____ Source material
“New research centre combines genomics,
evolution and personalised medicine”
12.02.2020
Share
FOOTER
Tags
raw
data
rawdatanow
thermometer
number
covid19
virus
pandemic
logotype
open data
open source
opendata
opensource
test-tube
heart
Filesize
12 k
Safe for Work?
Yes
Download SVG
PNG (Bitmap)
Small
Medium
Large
________
Task goal → What's wanted is each line above, transcribed with nothing altered.

Output below →
“New research centre combines genomics,
evolution and personalised medicine”
12.02.2020
Share
FOOTER
Tags
raw
data
rawdatanow
thermometer
number
covid19
virus
pandemic
logotype
open data
open source
opendata
opensource
test-tube
heart
Filesize
12 k
Safe for Work?
Yes
Download SVG
PNG (Bitmap)
Small
Medium
Large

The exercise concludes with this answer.